The presidential race is sucking up all the available oxygen these days. Hillary, Obama and McCain are everywhere. Their every utterance is hashed over by the media and the water cooler crowd alike, and it’s likely to stay this way until November.
An overstimulated public is forgetting about Congress, and in a certain sense the men and women we send to Congress may be more important than whoever sits in the White House.
The Bush presidency has been controversial to say the least, but remember: Congress has consistently given George W. Bush just about everything he asked for. If you don’t like where the country is today, you need to take a good long hard look at Congress. Start with the congressional profiles complied by the Congressional Research Service.
Just who are these men and women we send to Washington?
Well, the majority are lawyers. Then come businessmen. It seems reasonable to expect the men and women who make the laws to know something about law making, but when you look carefully you realize that: 1. The laws are too complicated and convoluted for the average man to understand; and 2. The laws favor the lawmakers and the businessmen.
Perhaps this is why almost half the Senate and about third of the House are millionaires. A few came to Washington with money, but there are fortunes to be made when one sits in the seats of power. Congress takes care of it own.
Perhaps that’s only reasonable. The business of the U.S. is business, but Big Business isn’t doing a lot for the average American these days. Be that as it may, I am interested in something else.
The world is changing. What kind of men and women do we need in government to guide us through the difficult times ahead? Somehow I don’t think more lawyers are going to help.

* * *

▶ Try it: Rewrite the piece on Congress from "The world is" to "going to help.", switching "government" to "Washington".

* * *

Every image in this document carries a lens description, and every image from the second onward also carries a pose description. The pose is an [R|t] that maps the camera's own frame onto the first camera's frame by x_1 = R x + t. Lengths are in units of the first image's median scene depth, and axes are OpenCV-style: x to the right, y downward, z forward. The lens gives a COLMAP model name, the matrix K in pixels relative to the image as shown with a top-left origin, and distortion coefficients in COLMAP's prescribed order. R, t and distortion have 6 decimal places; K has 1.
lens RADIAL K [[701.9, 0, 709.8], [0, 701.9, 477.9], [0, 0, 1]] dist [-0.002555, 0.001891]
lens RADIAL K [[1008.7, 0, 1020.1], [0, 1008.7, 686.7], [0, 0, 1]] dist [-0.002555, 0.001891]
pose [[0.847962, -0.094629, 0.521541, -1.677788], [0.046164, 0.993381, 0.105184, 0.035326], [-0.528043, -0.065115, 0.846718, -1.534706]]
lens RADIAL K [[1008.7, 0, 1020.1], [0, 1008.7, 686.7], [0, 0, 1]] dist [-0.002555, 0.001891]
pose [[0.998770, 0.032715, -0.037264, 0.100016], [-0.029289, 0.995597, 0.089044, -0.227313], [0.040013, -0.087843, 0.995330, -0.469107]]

* * *

▶ Problem solution:
The world is changing. What kind of men and women do we need in Washington to guide us through the difficult times ahead? Somehow I don’t think more lawyers are going to help.